Тандива сжала кулаки, потом отвернулась, с трудом овладев собой:
— Лиан, ты действительно был великим мастером-летописцем. Ты много сделал для славы Школы, а также для Преданий, несмотря на твои… ошибки. Но кто же из нас их не допускает? Я, например, ошибаюсь. Возможно, ты снова совершишь нечто великое. А пока вот мое решение: мы снова рассмотрим твое дело через семь лет.
— Как ты смеешь! — У Вистана чуть глаза не вылезли из орбит, но он ничего не мог сделать.
— Я еще не закончила! — продолжала Тандива. — Тогда же, когда мы поостынем, мы проголосуем и по поводу репутации мастера Вистана. Возможно, мастера лишат его звания! Потомки должны знать о нас правду, особенно о тех, кто имеет честь быть директором Школы! — Она повернулась к Лиану: — Прости, Лиан, но больше я ничего не могу сделать. До свидания!
Карана следила за тем, как совершенно онемевший Лиан сошел вниз по ступеням и двинулся по проходу к выходу из зала. Представление закончилось.
49
КОНЕЦ СКАЗКИ
Во время долгого путешествия домой Лиан был совсем притихшим. Потеря звания, по-видимому, лишила его всей самоуверенности. Каране казалось, что это не тот летописец, которого она знала и любила. Скорее это был застенчивый, неуклюжий молодой человек, каким он, вероятно, был в пору студенчества. Теперь он не был уверен в своем месте в мире. Каране не понравилось такое превращение, но она ничем не могла помочь Лиану.
Вечером того дня, когда они вернулись в Готрим, Карана разбирала свои вещи в ящиках, как вдруг наткнулась на маленькую черную бусинку, подаренную ей Рульком.
Вытащив ее из призрачного футляра, Карана подержала бусинку на ладони. Она была очень легкая.
«Это наименьшее, что я могу для тебя сделать», — сказал тогда Рульк. Эту фразу можно было толковать по-разному. Что это — украшение, магический талисман или просто таблетка?

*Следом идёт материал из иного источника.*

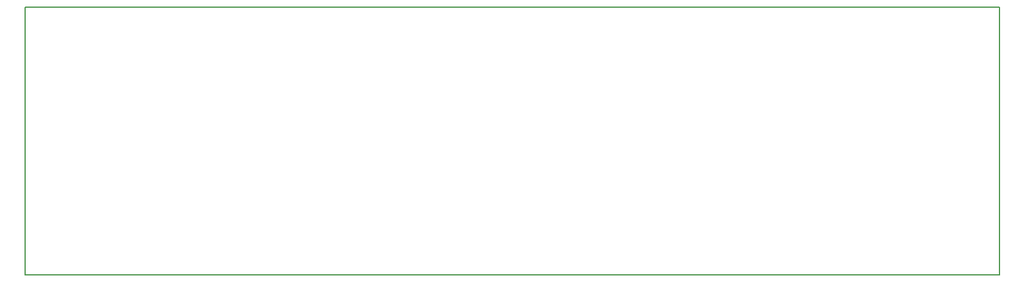
<source format=gbr>
G04 (created by PCBNEW (2013-mar-25)-stable) date Friday, August 07, 2015 11:50:23 AM*
%MOIN*%
G04 Gerber Fmt 3.4, Leading zero omitted, Abs format*
%FSLAX34Y34*%
G01*
G70*
G90*
G04 APERTURE LIST*
%ADD10C,0.006*%
%ADD11C,0.00590551*%
G04 APERTURE END LIST*
G54D10*
G54D11*
X33070Y-19685D02*
X87401Y-19685D01*
X87401Y-19685D02*
X87401Y-34645D01*
X87401Y-34645D02*
X33070Y-34645D01*
X33070Y-34645D02*
X33070Y-19685D01*
M02*

</source>
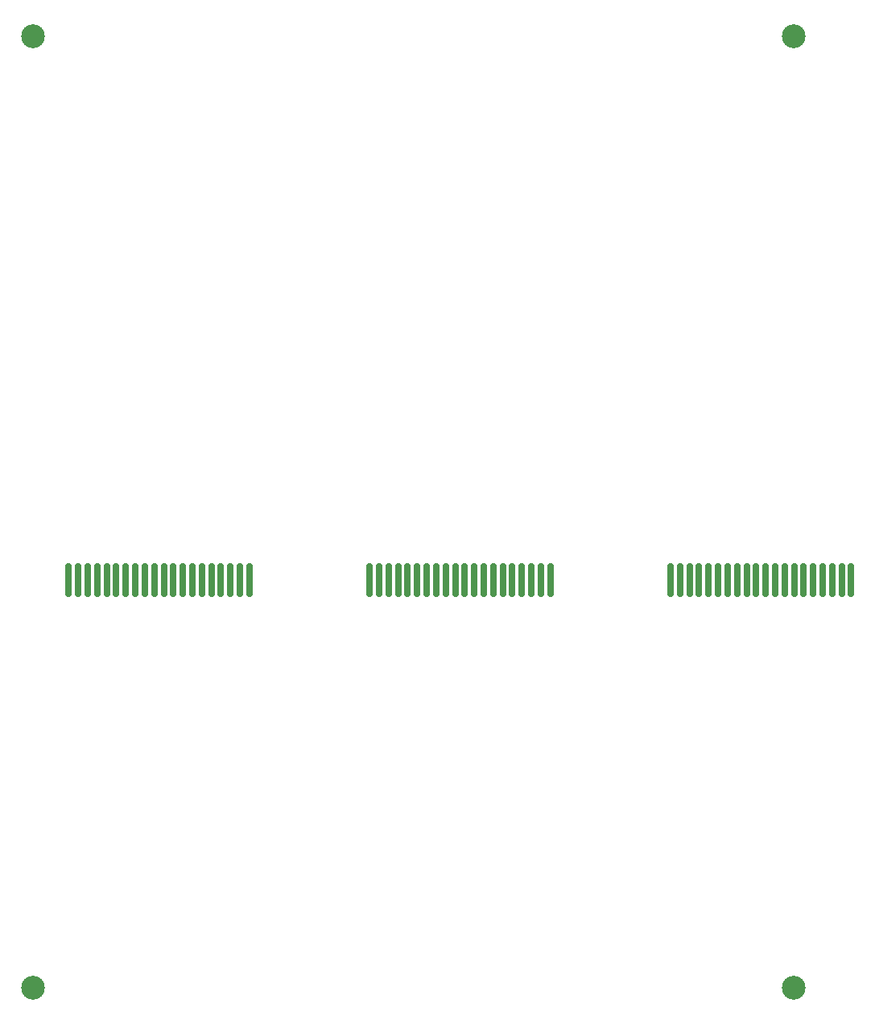
<source format=gbr>
%TF.GenerationSoftware,KiCad,Pcbnew,(6.0.5)*%
%TF.CreationDate,2022-11-09T23:01:59+01:00*%
%TF.ProjectId,piezo_driver_panel,7069657a-6f5f-4647-9269-7665725f7061,rev?*%
%TF.SameCoordinates,PXe4e1c0PYe4e1c0*%
%TF.FileFunction,Glue,Top*%
%TF.FilePolarity,Positive*%
%FSLAX46Y46*%
G04 Gerber Fmt 4.6, Leading zero omitted, Abs format (unit mm)*
G04 Created by KiCad (PCBNEW (6.0.5)) date 2022-11-09 23:01:59*
%MOMM*%
%LPD*%
G01*
G04 APERTURE LIST*
G04 Aperture macros list*
%AMRoundRect*
0 Rectangle with rounded corners*
0 $1 Rounding radius*
0 $2 $3 $4 $5 $6 $7 $8 $9 X,Y pos of 4 corners*
0 Add a 4 corners polygon primitive as box body*
4,1,4,$2,$3,$4,$5,$6,$7,$8,$9,$2,$3,0*
0 Add four circle primitives for the rounded corners*
1,1,$1+$1,$2,$3*
1,1,$1+$1,$4,$5*
1,1,$1+$1,$6,$7*
1,1,$1+$1,$8,$9*
0 Add four rect primitives between the rounded corners*
20,1,$1+$1,$2,$3,$4,$5,0*
20,1,$1+$1,$4,$5,$6,$7,0*
20,1,$1+$1,$6,$7,$8,$9,0*
20,1,$1+$1,$8,$9,$2,$3,0*%
G04 Aperture macros list end*
%ADD10C,2.500000*%
%ADD11RoundRect,0.150000X-0.150000X-1.600000X0.150000X-1.600000X0.150000X1.600000X-0.150000X1.600000X0*%
G04 APERTURE END LIST*
D10*
%TO.C,REF\u002A\u002A*%
X2500000Y-102500000D03*
%TD*%
%TO.C,REF\u002A\u002A*%
X2500000Y-2500000D03*
%TD*%
D11*
%TO.C,piezo1*%
X53940000Y-59650000D03*
X42940000Y-59650000D03*
X38940000Y-59650000D03*
X47940000Y-59650000D03*
X50940000Y-59650000D03*
X43940000Y-59650000D03*
X39940000Y-59650000D03*
X55940000Y-59650000D03*
X49940000Y-59650000D03*
X37940000Y-59650000D03*
X41940000Y-59650000D03*
X45940000Y-59650000D03*
X52940000Y-59650000D03*
X46940000Y-59650000D03*
X40940000Y-59650000D03*
X54940000Y-59650000D03*
X56940000Y-59650000D03*
X51940000Y-59650000D03*
X48940000Y-59650000D03*
X44940000Y-59650000D03*
%TD*%
D10*
%TO.C,REF\u002A\u002A*%
X82500000Y-2500000D03*
%TD*%
D11*
%TO.C,piezo1*%
X87590000Y-59650000D03*
X85590000Y-59650000D03*
X71590000Y-59650000D03*
X81590000Y-59650000D03*
X86590000Y-59650000D03*
X80590000Y-59650000D03*
X82590000Y-59650000D03*
X70590000Y-59650000D03*
X79590000Y-59650000D03*
X73590000Y-59650000D03*
X83590000Y-59650000D03*
X76590000Y-59650000D03*
X75590000Y-59650000D03*
X78590000Y-59650000D03*
X69590000Y-59650000D03*
X77590000Y-59650000D03*
X74590000Y-59650000D03*
X72590000Y-59650000D03*
X88590000Y-59650000D03*
X84590000Y-59650000D03*
%TD*%
%TO.C,piezo1*%
X25290000Y-59650000D03*
X22290000Y-59650000D03*
X13290000Y-59650000D03*
X15290000Y-59650000D03*
X12290000Y-59650000D03*
X11290000Y-59650000D03*
X23290000Y-59650000D03*
X7290000Y-59650000D03*
X6290000Y-59650000D03*
X10290000Y-59650000D03*
X20290000Y-59650000D03*
X14290000Y-59650000D03*
X8290000Y-59650000D03*
X17290000Y-59650000D03*
X9290000Y-59650000D03*
X24290000Y-59650000D03*
X18290000Y-59650000D03*
X19290000Y-59650000D03*
X16290000Y-59650000D03*
X21290000Y-59650000D03*
%TD*%
D10*
%TO.C,REF\u002A\u002A*%
X82500000Y-102500000D03*
%TD*%
M02*

</source>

Карана понюхала бусинку, но та была без запаха. Потом лизнула. Она ощутила слабый мускусный вкус. Карана положила ее в рот. Бусинка медленно таяла на языке, и вдруг по телу девушки пробежала легкая дрожь, словно от щекотки.
— Лиан! — позвала она.
— Да?
— Поднимайся наверх.
Жизнь продолжалась. Лиан спокойно работал, завершая копии Великого Сказания. Он даже снизошел до того, что украсил некоторые заглавные буквы золотом, серебром и чернилами, сделанными из истолченных в порошок кусочков лазурита от Великой Башни Катадзы, которые Лиан захватил с собой. Он умел украшать рукопись цветными рисунками — этим занимались его мать и сестры. Лиан собирался провести зиму, работая над этими копиями, — те три, которые отправятся весной в Чантхед, должны быть совершенными. Он планировал доставить их лично, но теперь не чувствовал в этом необходимости. Копия, сделанная Лилисой, должна была остаться в Великой Библиотеке.